This library provide flexible functionality to compare and match strings. It is based on a lot of comparing algorithms and can be used to find similar strings in a list of strings.
<dependency>
<groupId>io.github.gobsex</groupId>
<artifactId>a-matcher</artifactId>
<version>1.1.1</version>
</dependency>
implementation 'io.github.gobsex:a-matcher:1.1.1'
StringSimilarityMatcher matcher = StringSimilarityMatcher.builder()
.filter(new ThresholdFilter(0.5))
.comparator(
StringComboComparator.builder()
.compareIgnoreCase(true)
.compareByWords(true)
.wordsComparingStrategy(WordsComparingStrategy.MAX)
.minWordLength(2)
.similarityThreshold(0.5)
.separator(" ")
.normalizeSpaces(true)
.comparingAlgorithm(ComparingAlgorithm.RATCLIFF_OBERSHELP)
.build()
)
.build();
SimilarityResult<String> result = matcher.find("Hello World",
List.of(
"word hello",
"Hello World!",
"test record",
" Hello World ")
);
{
"matches":[
{
"source":"Hello World",
"target":"test record",
"similarityCoefficient":0.2727272727272727
},
{
"source":"Hello World",
"target":"Hello World!",
"similarityCoefficient":0.8677685950413223
},
{
"source":"Hello World",
"target":"word hello",
"similarityCoefficient":1.0
},
{
"source":"Hello World",
"target":" Hello World ",
"similarityCoefficient":1.0
}
],
"bestMatch":{
"source":"Hello World",
"target":" Hello World ",
"similarityCoefficient":1.0
}
}
ThresholdFilter
- filter to exclude matches with a similarity coefficient less than the specified threshold.SimilarityResult
- this is a result of matching.

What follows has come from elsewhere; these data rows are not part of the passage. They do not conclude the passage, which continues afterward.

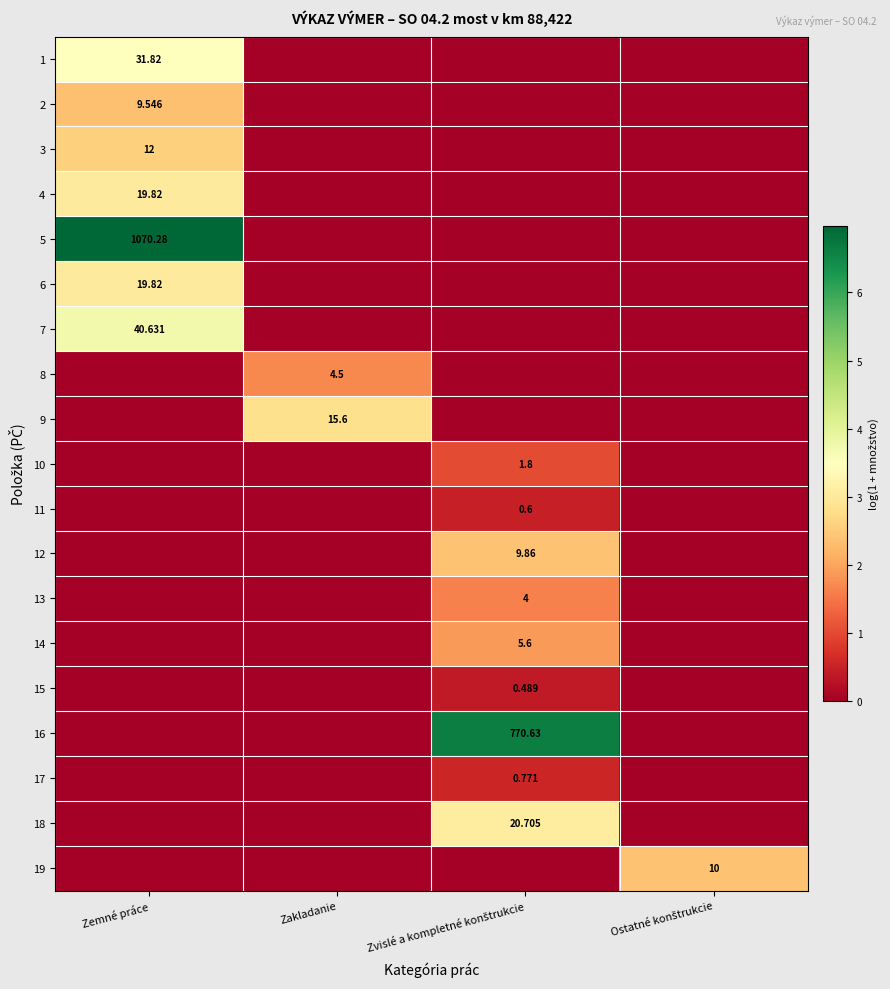

Which series has the widest spread of values?

5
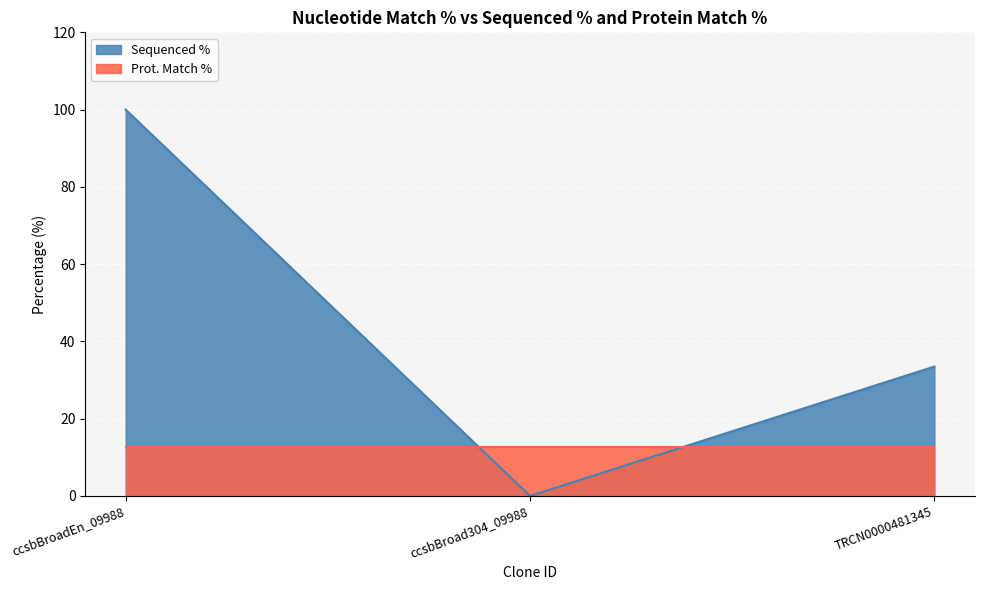

Between ccsbBroadEn_09988 and TRCN0000481345, which is larger?

ccsbBroadEn_09988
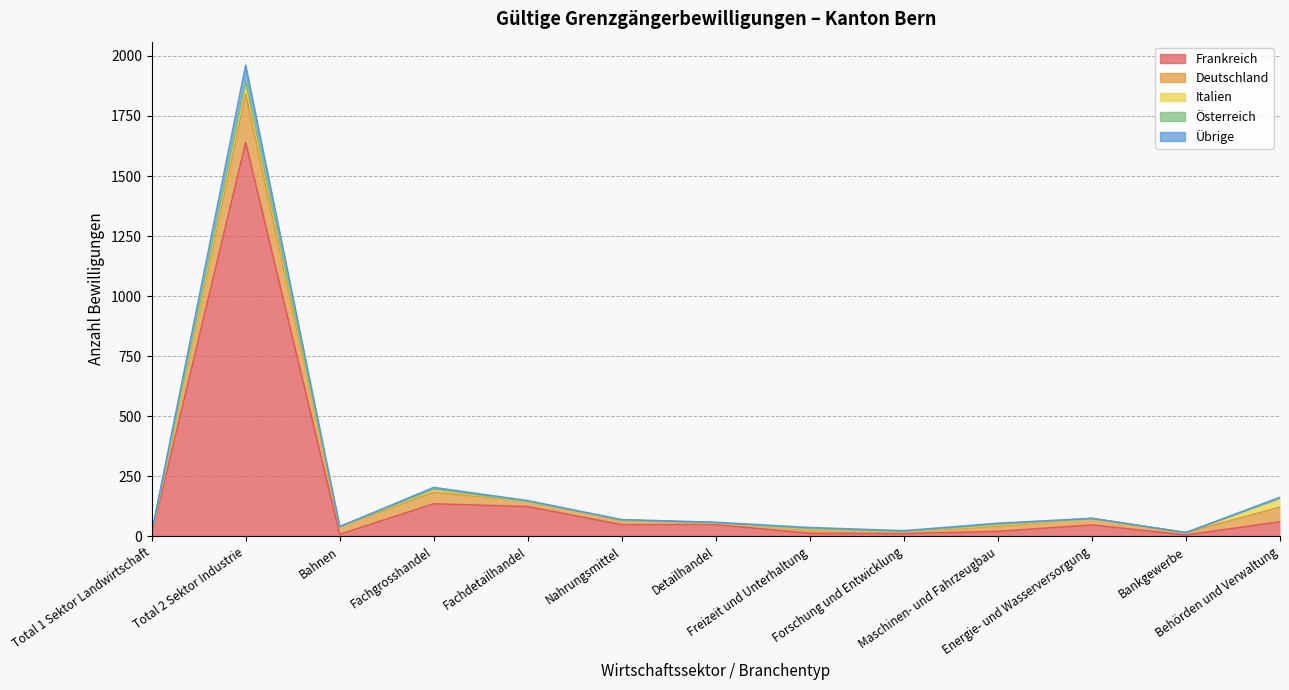

Reading left to right, extract all data points from this chart.

Frankreich: Total 1 Sektor Landwirtschaft=7	Total 2 Sektor Industrie=1639	Bahnen=9	Fachgrosshandel=136	Fachdetailhandel=124	Nahrungsmittel=49	Detailhandel=49	Freizeit und Unterhaltung=13	Forschung und Entwicklung=12	Maschinen- und Fahrzeugbau=21	Energie- und Wasserversorgung=48	Bankgewerbe=6	Behörden und Verwaltung=61
Deutschland: Total 1 Sektor Landwirtschaft=7	Total 2 Sektor Industrie=202	Bahnen=30	Fachgrosshandel=48	Fachdetailhandel=21	Nahrungsmittel=19	Detailhandel=8	Freizeit und Unterhaltung=13	Forschung und Entwicklung=7	Maschinen- und Fahrzeugbau=21	Energie- und Wasserversorgung=27	Bankgewerbe=10	Behörden und Verwaltung=61
Italien: Total 1 Sektor Landwirtschaft=0	Total 2 Sektor Industrie=37	Bahnen=1	Fachgrosshandel=11	Fachdetailhandel=0	Nahrungsmittel=0	Detailhandel=0	Freizeit und Unterhaltung=4	Forschung und Entwicklung=1	Maschinen- und Fahrzeugbau=6	Energie- und Wasserversorgung=0	Bankgewerbe=0	Behörden und Verwaltung=36
Österreich: Total 1 Sektor Landwirtschaft=0	Total 2 Sektor Industrie=15	Bahnen=1	Fachgrosshandel=2	Fachdetailhandel=1	Nahrungsmittel=0	Detailhandel=0	Freizeit und Unterhaltung=3	Forschung und Entwicklung=1	Maschinen- und Fahrzeugbau=3	Energie- und Wasserversorgung=0	Bankgewerbe=0	Behörden und Verwaltung=1
Übrige: Total 1 Sektor Landwirtschaft=1	Total 2 Sektor Industrie=68	Bahnen=0	Fachgrosshandel=7	Fachdetailhandel=3	Nahrungsmittel=2	Detailhandel=2	Freizeit und Unterhaltung=4	Forschung und Entwicklung=3	Maschinen- und Fahrzeugbau=4	Energie- und Wasserversorgung=0	Bankgewerbe=0	Behörden und Verwaltung=4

It contains a list of matches and the best match.SimilarityRecord
- this is a match of strings. It contains a source string, a target string and a similarity coefficient.StringComboComparator
- this is a composite comparator. It can be used to compare strings by words and with ignore case, normalize spaces, etc.ComparingAlgorithm
- this is an enum with comparing algorithms.WordsComparingStrategy
- this is an enum with words comparing strategies.StringSimilarityMatcher
- this is a matcher to find suitable strings.
Param | Description |
---|---|
filter | Filter to exclude matches with a similarity coefficient less than the specified threshold. |
comparator | Comparator to compare strings. It contains a lot of parameters for comparing. |
Param | Description |
---|---|
compareByWords | If true, each string will be split into words and each word will be compared separately |
wordsComparingStrategy | Strategy for comparing words. MAX - means that the similarity coefficient will be calculated for max length between target and source. LEFT - means that the similarity coefficient will be calculated for source length. RIGHT - means that the similarity coefficient will be calculated for target length. AVERAGE - means that the similarity coefficient will be calculated for average length between target and source. |
minWordLength | Minimum length of word for comparing |
similarityThreshold | Similarity threshold for words comparing. All words with similarity coefficient less than this param will be ignored. |
separator | Separator used for splitting strings into words |
normalizeSpaces | If true, all spaces will be replaced with one space |
distinctWords | If true, words will be compared without duplicates |
compareIgnoreCase | If true, strings will be compared ignoring case |
comparingAlgorithm | Comparing algorithm, used for comparing strings |